41 years ago today, on April 3rd, 1973, Motorola’s Martin Cooper (pictured above with a Star Trek communicator — I’ll get to that in a moment) made the first public wireless phone call. He did so while doing something that we typically do today but must’ve seemed outlandish back then: while walking along New York City’s Sixth Avenue. In the spirit of competitive engineering one-upmanship, he called Joel Engel, who was had of research at Motorola rival Bell Labs.
Here’s a Discovery Channel dramatization of that historical call:
Cooper’s 1973 cellular phone was made on a device that weighed 1134 grams and had a battery life of about 20 minutes. It was a brick compared to today’s flagship phones; the Samsung Galaxy S5 weighs in at 145 grams, and the iPhone 5S is an even lighter 112 grams, and both have battery lives that reach into the double-digit hours, not minutes.
If we’re going to credit Martin Cooper, we also need to credit his inspiration: Star Trek.
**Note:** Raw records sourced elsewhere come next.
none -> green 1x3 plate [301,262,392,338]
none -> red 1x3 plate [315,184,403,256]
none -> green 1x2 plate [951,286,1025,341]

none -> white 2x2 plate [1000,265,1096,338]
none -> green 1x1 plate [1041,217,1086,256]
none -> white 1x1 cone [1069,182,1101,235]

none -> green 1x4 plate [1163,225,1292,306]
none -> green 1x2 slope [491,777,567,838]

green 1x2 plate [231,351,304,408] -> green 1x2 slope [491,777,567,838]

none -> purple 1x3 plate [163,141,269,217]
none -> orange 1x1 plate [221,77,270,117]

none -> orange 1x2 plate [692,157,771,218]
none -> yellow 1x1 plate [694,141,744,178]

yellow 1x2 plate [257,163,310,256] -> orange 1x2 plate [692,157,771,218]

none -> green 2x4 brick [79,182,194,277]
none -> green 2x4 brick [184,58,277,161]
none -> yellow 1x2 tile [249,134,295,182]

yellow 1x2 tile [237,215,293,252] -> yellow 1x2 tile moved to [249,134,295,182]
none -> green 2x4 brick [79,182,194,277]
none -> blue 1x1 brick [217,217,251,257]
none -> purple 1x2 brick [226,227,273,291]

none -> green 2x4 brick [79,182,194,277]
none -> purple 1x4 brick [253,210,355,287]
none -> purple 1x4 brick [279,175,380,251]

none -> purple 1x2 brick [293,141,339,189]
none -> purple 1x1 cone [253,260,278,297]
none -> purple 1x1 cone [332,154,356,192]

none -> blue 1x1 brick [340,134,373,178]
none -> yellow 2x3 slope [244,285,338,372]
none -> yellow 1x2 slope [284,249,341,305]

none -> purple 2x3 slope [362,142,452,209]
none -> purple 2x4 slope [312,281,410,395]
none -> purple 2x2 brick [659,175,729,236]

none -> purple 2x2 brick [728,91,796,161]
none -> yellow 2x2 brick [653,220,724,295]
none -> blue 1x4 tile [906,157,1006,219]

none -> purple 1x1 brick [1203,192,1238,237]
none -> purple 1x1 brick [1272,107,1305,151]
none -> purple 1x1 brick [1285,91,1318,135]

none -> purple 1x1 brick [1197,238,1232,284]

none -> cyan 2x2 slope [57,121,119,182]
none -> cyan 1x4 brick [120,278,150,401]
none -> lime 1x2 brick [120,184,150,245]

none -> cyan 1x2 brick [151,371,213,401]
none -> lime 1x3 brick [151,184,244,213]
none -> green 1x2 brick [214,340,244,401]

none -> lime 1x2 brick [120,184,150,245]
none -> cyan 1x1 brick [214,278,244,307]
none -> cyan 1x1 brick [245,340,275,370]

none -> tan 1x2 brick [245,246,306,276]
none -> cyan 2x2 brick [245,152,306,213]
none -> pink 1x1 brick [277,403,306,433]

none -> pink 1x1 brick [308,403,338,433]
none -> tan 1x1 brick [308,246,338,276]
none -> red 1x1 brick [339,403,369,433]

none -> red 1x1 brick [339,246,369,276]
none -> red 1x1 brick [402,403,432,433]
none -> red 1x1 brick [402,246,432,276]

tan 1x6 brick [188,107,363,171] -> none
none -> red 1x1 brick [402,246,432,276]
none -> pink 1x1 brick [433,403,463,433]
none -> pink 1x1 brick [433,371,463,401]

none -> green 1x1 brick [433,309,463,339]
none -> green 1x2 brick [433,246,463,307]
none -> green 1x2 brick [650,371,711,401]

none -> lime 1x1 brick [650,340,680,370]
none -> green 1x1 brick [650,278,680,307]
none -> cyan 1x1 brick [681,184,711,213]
Here’s Cooper explaining how Captain Kirk became the muse for the technology he’d eventually invent:
If you want to watch the whole show that this clip came from, it’s on YouTube, and the show’s called — rather bombastically — How William Shatner Changed the World.
It would be another decade before cellular calling capability would be made commercially available. On October 13, 1983, the first commercial cellular phone call was made by Bob Barnett, president of the now-defunct Ameritech Mobile Communications, made a call on a cellular phone in a parking lot outside Soldier Field to Alexander Graham Bell’s grandson in Germany:
Here’s a quick recap of what the cellular revolution has brought, just in case you needed a refresher:
In conclusion: happy 41st, cellular phone!